As for legal counseling, litigation, and law enforcement activities, law enforcement personnel “that protect human life and property from imminent threat” are excepted “for the time minimally necessary to carry out excepted activities”; attorneys may support excepted or approved exempted work where there is a “necessarily implied authorization,” which exists where “a statute directs a EPA or a governmental entity to perform an activity during a lapse in appropriations and non-performance of an attorney’s support for that activity during the funding lapse would undermine implementation of the terms of that statute.” The contingency plan notes that EPA will follow DOJ’s guidance with respect to the handling of active cases. The DOJ FY 2014 Contingency Plan anticipates the courts remaining open; criminal litigation will continue without interruption, but DOJ will seek to curtail or postpone civil litigation, including that involving EPA, “to the extent this can be done without compromising to a significant degree the safety of human life or the protection of property.” Where requests for stays are denied, DOJ will continue to service the litigation.

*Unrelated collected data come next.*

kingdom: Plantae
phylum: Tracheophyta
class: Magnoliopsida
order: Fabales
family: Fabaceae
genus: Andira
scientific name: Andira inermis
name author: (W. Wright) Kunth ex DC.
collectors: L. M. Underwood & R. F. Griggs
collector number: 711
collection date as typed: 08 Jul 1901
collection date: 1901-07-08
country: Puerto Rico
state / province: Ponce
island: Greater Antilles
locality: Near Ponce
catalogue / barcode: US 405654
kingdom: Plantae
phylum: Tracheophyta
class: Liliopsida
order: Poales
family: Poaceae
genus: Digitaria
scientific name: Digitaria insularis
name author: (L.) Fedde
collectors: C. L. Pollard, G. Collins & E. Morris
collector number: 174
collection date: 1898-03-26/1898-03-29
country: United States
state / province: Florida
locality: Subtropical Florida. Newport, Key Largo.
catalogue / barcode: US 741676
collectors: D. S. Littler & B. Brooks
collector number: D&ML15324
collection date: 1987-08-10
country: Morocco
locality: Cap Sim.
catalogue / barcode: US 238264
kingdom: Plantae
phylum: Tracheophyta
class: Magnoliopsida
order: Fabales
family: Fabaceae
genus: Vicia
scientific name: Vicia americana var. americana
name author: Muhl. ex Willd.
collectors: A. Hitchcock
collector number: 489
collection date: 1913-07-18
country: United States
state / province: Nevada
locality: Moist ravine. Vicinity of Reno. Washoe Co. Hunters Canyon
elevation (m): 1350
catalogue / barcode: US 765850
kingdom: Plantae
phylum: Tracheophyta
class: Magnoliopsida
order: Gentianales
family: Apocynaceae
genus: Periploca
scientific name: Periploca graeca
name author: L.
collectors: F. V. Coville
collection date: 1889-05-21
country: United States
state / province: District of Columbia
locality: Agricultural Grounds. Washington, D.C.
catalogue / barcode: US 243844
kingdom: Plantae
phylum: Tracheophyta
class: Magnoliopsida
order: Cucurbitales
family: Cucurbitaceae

“Exempted activities” relate to “[c]ertain programs funded with unexpired appropriations where carryover funds remain unobligated or where the source of funds is fees and payments that are available for obligations.” Examples of activities already specifically exempted by the Administrator are programmatic activities funded with leaking underground storage tanks appropriation and activities funded through the BP financed revolving fund. Certain Superfund appropriation activities are exempted as well. The contingency plan states that, except as necessary to support excepted or approved exempted activities, EPA will, among other things, stop incurring new obligations, entering into new contacts, and engaging in certain activities under existing contracts.
During the course of the last 11 days, requests for stays of various kinds have been sought on a number of civil cases involving EPA, though not all successful (e.g., Nat’l Ass’n of Mfrs. v. EPA, No. 13-1069 (D.C. Cir.) – granted 10/8/13; Mississippi v. EPA, No. 08-1200 (D.C. Cir.) – granted 10/4/13; Center for Biological Diversity v. EPA, No. 12-1238 (D.C. Cir.) – denied 10/2/13). In related matters, the Environmental Appeals Board has closed and will not reopen until the shutdown has concluded (parties were not required to file extension motions in advance of the shutdown); and the Federal Register issued a notice that it would only publish documents certified to be “directly related to the performance of governmental functions necessary to address imminent threats to the safety of human life or protection of property.”